Jakarta, elaeis.co – Kanwil Direktorat Jenderal Pajak Sumatera Utara (DJP Sumut) I menggelar sosialisasi dan edukasi kewajiban perpajakan yang diikuti Gabungan Pengusaha Kelapa Sawit Indonesia (GAPKI) Cabang Sumut. Salah satu materinya adalah penggunaan core tax.

Ketua GAPKI Cabang Sumut, Timbas P. Ginting menyampaikan apresiasi atas kesediaan Kanwil DJP Sumut I dalam memberikan pemahaman yang komprehensif terkait aturan perpajakan terkini, khususnya yang berkaitan dengan sektor pertanian dan perkebunan.

“Kami sangat mendukung kegiatan seperti ini karena dapat membantu para pengusaha kelapa sawit untuk lebih memahami kewajiban perpajakan mereka,” katanya dalam keterangan tertulis dikutip elaeis.co, Selasa (25/2).

Kepala Bidang Penyuluhan, Pelayanan, dan Hubungan Masyarakat (P2Humas) Kanwil DJP Sumut I Lusi Yuliani menambahkan, kegiatan ini merupakan bentuk sinergi antara Kanwil DJP Sumut I dengan stakeholder. “Kami berkomitmen untuk terus meningkatkan pemahaman dan kepatuhan wajib pajak melalui berbagai kegiatan edukasi dan sosialisasi seperti ini,” sebutnya.

“Dengan adanya pemahaman yang lebih baik, kami berharap para pelaku usaha dapat berkontribusi lebih optimal dalam pembangunan nasional melalui pemenuhan kewajiban perpajakannya,” imbuhnya.

Pada kesempatan itu, materi tentang perpajakan disampaikan oleh Fungsional Penyuluh Pajak Kanwil DJP Sumut I Muan Ridhani Panjaitan dan Nazri Syafitri Nazar.

Saat menyampaikan materi tentang Pajak Pertambahan Nilai (PPN) untuk Barang Hasil Pertanian Tertentu (BHPT), Muan menjelaskan bahwa PPN untuk BHPT memiliki ketentuan khusus yang perlu dipahami oleh para pelaku usaha agar dapat memenuhi kewajiban perpajakan dengan tepat.

Sementara itu, Nazri memberikan edukasi mengenai core tax.

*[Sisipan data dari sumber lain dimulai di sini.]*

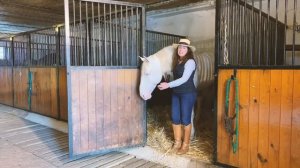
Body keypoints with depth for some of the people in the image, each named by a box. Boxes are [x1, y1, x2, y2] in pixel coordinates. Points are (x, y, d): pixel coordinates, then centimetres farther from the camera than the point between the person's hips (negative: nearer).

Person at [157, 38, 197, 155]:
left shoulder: (190, 62, -14)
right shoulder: (177, 61, 10)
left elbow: (184, 79, -21)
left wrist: (168, 85, -25)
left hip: (188, 94, -7)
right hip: (176, 94, 7)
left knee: (185, 119, 2)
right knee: (175, 118, 9)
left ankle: (185, 145, 17)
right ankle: (177, 142, 25)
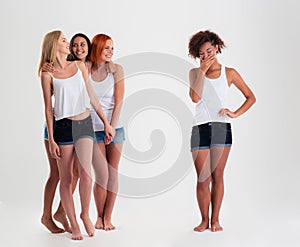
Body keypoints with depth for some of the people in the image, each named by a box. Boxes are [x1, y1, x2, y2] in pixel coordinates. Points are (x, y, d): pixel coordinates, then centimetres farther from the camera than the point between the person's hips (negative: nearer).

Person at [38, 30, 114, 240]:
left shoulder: (79, 66, 8)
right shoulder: (48, 74, -2)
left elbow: (92, 96, 12)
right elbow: (48, 108, -1)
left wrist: (106, 123, 10)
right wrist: (51, 140, -5)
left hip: (85, 123, 2)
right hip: (63, 126, -2)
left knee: (85, 174, -12)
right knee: (66, 179, 3)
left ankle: (85, 214, 11)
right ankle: (73, 224, 14)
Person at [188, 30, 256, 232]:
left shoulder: (229, 73, 8)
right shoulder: (195, 73, 9)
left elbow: (251, 97, 11)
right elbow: (195, 97, -9)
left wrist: (235, 113, -2)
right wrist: (203, 71, -6)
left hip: (221, 127, 0)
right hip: (200, 128, 0)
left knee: (217, 176, 4)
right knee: (203, 179, 1)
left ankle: (215, 219, 13)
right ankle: (204, 219, 12)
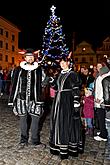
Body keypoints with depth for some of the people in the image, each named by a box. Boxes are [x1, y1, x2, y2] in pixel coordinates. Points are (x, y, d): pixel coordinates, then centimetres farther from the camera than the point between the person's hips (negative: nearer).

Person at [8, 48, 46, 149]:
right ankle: (23, 140, 29)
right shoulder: (19, 69, 2)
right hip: (21, 99, 1)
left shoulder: (38, 69, 2)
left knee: (35, 119, 1)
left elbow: (40, 85, 2)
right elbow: (14, 85, 4)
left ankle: (35, 140, 20)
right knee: (23, 119, 12)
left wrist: (39, 100, -4)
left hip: (34, 99, 0)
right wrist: (12, 100, 1)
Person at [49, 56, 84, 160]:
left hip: (68, 102, -7)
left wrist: (76, 103, -18)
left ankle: (70, 148, 9)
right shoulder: (60, 74, 14)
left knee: (67, 123, -3)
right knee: (58, 122, 11)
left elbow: (76, 90, -12)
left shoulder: (72, 74, -7)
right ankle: (58, 145, 25)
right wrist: (52, 82, 1)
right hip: (59, 101, 7)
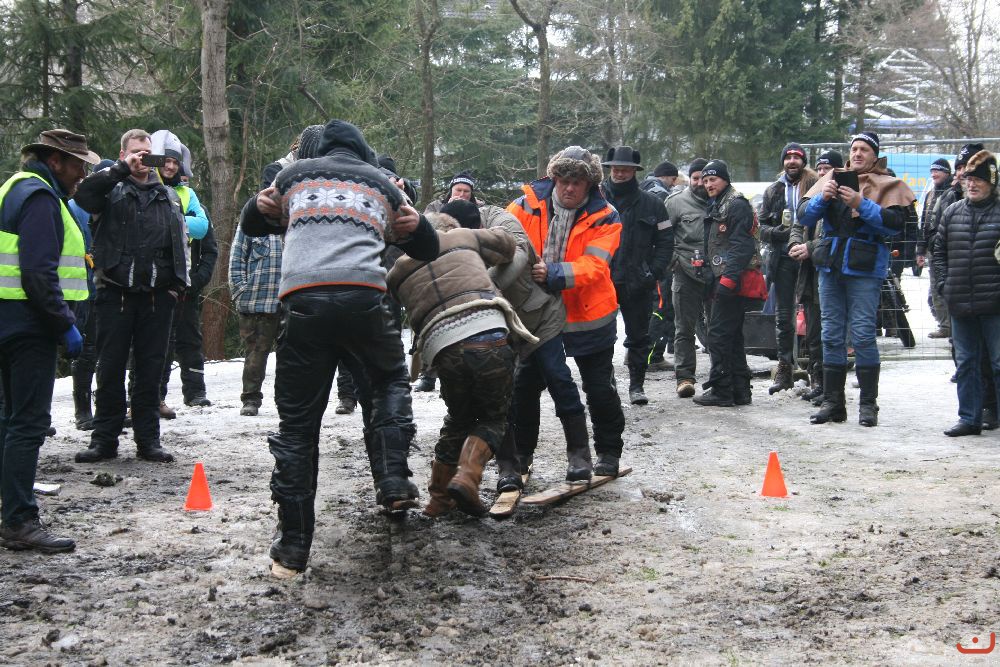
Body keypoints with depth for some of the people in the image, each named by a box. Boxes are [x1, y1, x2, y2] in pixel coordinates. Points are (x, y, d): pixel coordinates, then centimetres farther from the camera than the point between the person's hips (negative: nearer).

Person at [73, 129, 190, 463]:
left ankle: (148, 439, 12)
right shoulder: (111, 188, 5)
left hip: (157, 295, 3)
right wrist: (122, 169, -21)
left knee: (151, 370, 6)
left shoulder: (168, 195, 16)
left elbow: (181, 242, 17)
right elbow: (83, 194, -18)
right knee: (110, 369, 2)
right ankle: (104, 438, 10)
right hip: (115, 294, -2)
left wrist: (178, 284, 8)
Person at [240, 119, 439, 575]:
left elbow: (252, 224, 37)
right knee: (390, 379, 28)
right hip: (363, 298, 0)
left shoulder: (294, 174, 22)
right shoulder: (382, 184, 23)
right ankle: (392, 479, 11)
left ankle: (293, 546, 7)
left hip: (303, 301, 0)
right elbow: (427, 250, 30)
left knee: (298, 423, 6)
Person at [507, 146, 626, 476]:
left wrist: (554, 274, -40)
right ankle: (519, 454, 27)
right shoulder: (529, 204, -8)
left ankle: (608, 452, 28)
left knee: (600, 389, 9)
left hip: (588, 316, -2)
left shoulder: (604, 218, -13)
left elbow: (593, 266, -25)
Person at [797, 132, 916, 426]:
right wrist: (823, 198, -9)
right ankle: (833, 402, 13)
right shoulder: (832, 179, 13)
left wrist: (861, 204, -17)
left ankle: (868, 404, 1)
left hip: (865, 269, -4)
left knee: (862, 334, -7)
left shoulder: (887, 185, 2)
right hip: (830, 267, 4)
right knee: (832, 335, 7)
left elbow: (895, 224, -11)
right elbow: (805, 218, 8)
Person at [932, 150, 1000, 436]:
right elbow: (939, 251, 15)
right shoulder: (952, 212, 10)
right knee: (966, 362, 11)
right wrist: (944, 284, 5)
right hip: (960, 304, 5)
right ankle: (969, 418, 19)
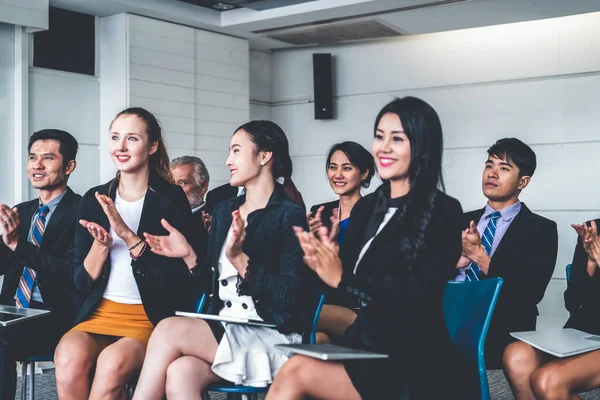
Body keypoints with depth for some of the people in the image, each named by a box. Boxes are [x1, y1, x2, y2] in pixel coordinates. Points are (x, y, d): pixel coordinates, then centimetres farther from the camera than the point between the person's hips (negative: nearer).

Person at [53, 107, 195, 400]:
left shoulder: (172, 199, -3)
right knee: (69, 357, -28)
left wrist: (129, 236, -19)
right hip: (100, 312, 3)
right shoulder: (93, 200, 8)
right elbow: (82, 283, 7)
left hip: (153, 317, -3)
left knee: (112, 362, -32)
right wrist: (101, 244, -12)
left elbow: (176, 279, -11)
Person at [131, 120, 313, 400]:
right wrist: (188, 255, -1)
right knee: (179, 374, -29)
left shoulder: (289, 215, -6)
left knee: (169, 330, -26)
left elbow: (291, 296, -14)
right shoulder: (223, 212, 14)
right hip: (223, 330, 5)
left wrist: (239, 259, -22)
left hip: (272, 337, -5)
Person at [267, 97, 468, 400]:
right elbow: (341, 272, 11)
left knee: (295, 373, -26)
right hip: (362, 347, 5)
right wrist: (320, 262, -11)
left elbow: (419, 294, -16)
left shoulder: (443, 212, -6)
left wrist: (343, 279, -17)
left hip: (414, 366, -5)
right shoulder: (366, 207, 13)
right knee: (293, 375, -24)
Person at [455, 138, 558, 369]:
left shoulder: (541, 229, 4)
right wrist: (456, 262, -6)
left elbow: (531, 293, -9)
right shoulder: (463, 222, 20)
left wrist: (479, 255, -12)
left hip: (501, 335, -4)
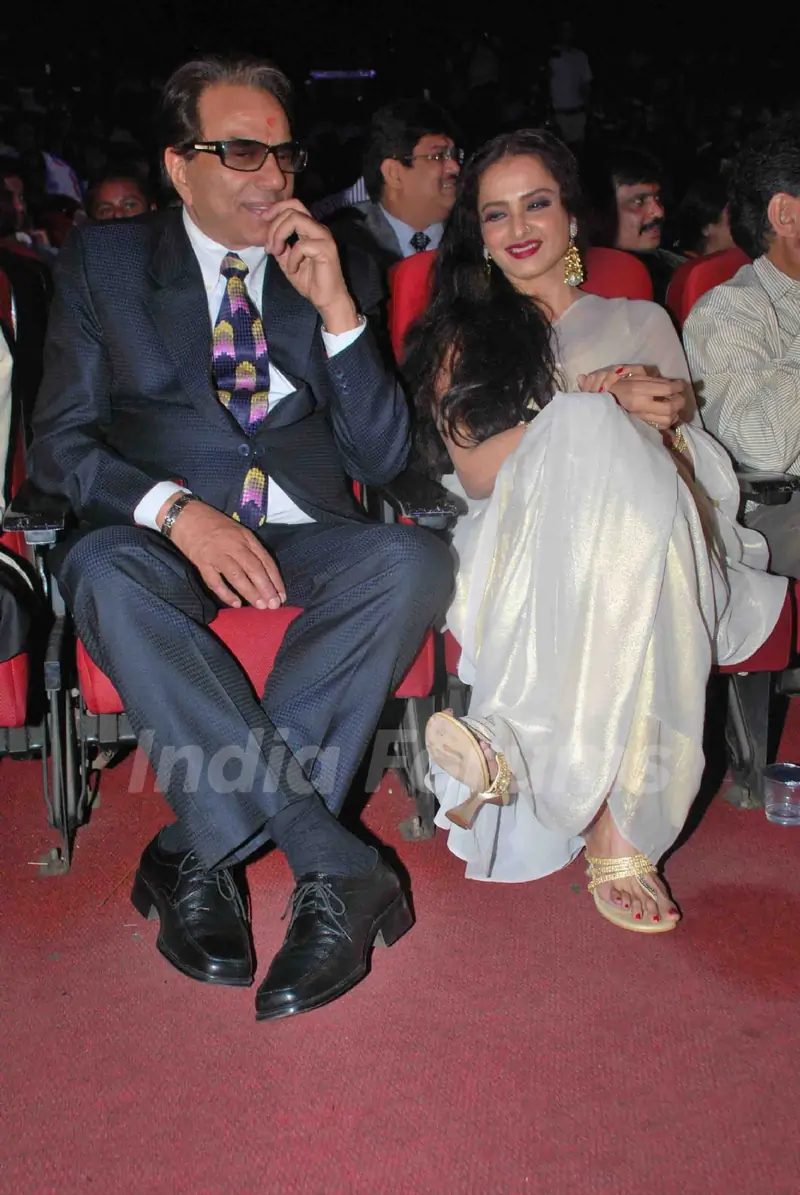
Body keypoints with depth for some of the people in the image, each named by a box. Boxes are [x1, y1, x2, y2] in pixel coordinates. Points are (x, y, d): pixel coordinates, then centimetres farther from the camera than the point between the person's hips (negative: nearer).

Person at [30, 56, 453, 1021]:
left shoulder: (330, 269, 12)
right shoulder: (102, 261, 8)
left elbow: (383, 458, 5)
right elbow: (59, 442, 1)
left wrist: (335, 307, -8)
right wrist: (177, 509, -18)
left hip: (303, 536, 2)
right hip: (164, 537, -1)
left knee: (415, 562, -29)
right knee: (105, 574, -35)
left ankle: (201, 854, -25)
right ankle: (338, 870, -32)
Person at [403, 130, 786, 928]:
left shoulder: (641, 322, 25)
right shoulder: (462, 338, 20)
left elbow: (690, 459, 15)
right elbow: (476, 473, 2)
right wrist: (605, 403, -7)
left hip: (647, 546, 1)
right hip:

Dia menekankan bahwa core tax  merupakan aplikasi berbasis digital yang memudahkan Wajib Pajak dalam mengelola kewajiban perpajakan karena 21 proses bisnis di DJP akan saling terintegrasi.

Adapun 21 proses bisnis core tax yang diintegrasikan meliputi pendaftaran, pelayanan, pengawasan kewilayahan atau ekstensifikasi, pengelolaan Surat Pemberitahuan (SPT) tahunan/masa, pembayaran, pengelolaan data pihak ketiga, Exchange of Information (EoI), penagihan, tax payer management atau tax account management, pemeriksaan bukti permulaan, penyidikan, Compliance Risk Management (CRM), business intelligence, document management system, data quality management,  keberatan dan banding, nonkeberatan, pengawasan, penilaian, layanan edukasi, dan knowledge management.